Thursday, January 20, 2011

Porches

I’ve never lived in a house with a porch. Porches, in my childhood, were déclassé. Porches, wrapping around the fronts of houses were awfully close to stoops – those architectural extensions of front steps that hung off the facades of inner city homes. In 1950s suburbia we had patios or decks to extend our lives into the great, green outdoors.

My parent’s generation, trying to slough off their mittel-European, or even worse, Eastern European roots, rejected much of what reminded them of the Old World. Arriving in the United States, cities, with available and more importantly, cheap, slum housing, was where they planted themselves into American soil. Brooklyn, and the Bronx provided first homes to many of my parent’s cohort. And, for the majority, as soon as they were financially able, moving to suburbia was the goal. These freshly minted Americans who had grown up playing handball and hopscotch near the stoops their parents watched from, wanted more for their own children.

New construction filled the pastoral outreaches of New York. Ranch houses, split-levels and faux Colonials peppered the landscapes of burgeoning communities. What they provided in the way of modernity and convenience, they lacked, in many cases, in charm. Elegant front porches, picturesque picket fences, gazebos and arbors made way for two car garages and shiny black driveways. There wasn’t a stoop to be seen.

Reading - especially the children’s classics - was the way I navigated childhood. My daydreaming took me to visit Laura Ingalls Wilder in the late 19th century Midwest and Anne in her farmhouse, Green Gables. I imagined myself sitting on their porches, swinging my legs and eating fresh-picked strawberries, served by motherly, aproned women.

My reality, in New Rochelle, involved shlepping old beach chairs out to the top of the driveway and hanging around (or not) with my parents, as their friends, with ice coffee in hand, stopped by. The adults loved it – we kids were bored to distraction.

A few years after we moved into our house, when my father had saved enough money to make some improvements, it was decided that we should build a deck off the BACK of the house. We lived on hilly land and a patio would have meant major earth-moving at an expense greater than my father had budgeted. A distant cousin, who had some experience in construction came and attached a simple wooden deck just outside the kitchen door. To access it from the yard, we had to climb up 9 stairs on a flimsy, ladder-like staircase.

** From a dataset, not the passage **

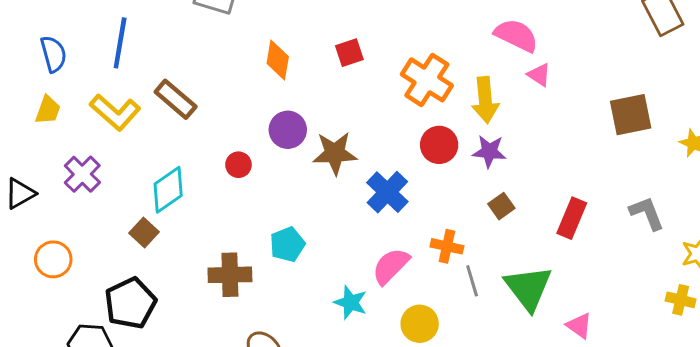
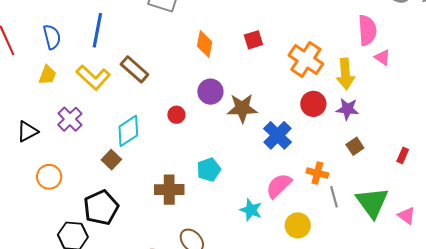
pink semicircle: (516, 35) -> (367, 30), turned 60
red rectangle: (572, 218) -> (403, 155), size x0.6
pink triangle: (579, 326) -> (406, 216), moved

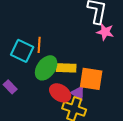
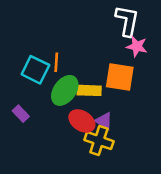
orange square: (91, 79) -> (120, 77), moved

Mom and Dad acquired some inexpensive outdoor furniture and a barbecue grill. They were delighted. I however, ignored the whole structure. I was scared of stairs that had no back and this deck did not look at all like my dreams of a sunny porch with morning glories entwined around the columns. I avoided it – it’s relentless sun and lack of coziness contradicted my fantasies. I went back to my books and the porches of Prince Edward Island and Iowa. I even fantasized about sitting with Francie on her stoop under a Brooklyn tree. My parents could not understand why I never liked to hang out on the deck they were so proud of providing for their children. Wooden decks do not become cozy havens of security and dreams in most cases, do not cross generational lines.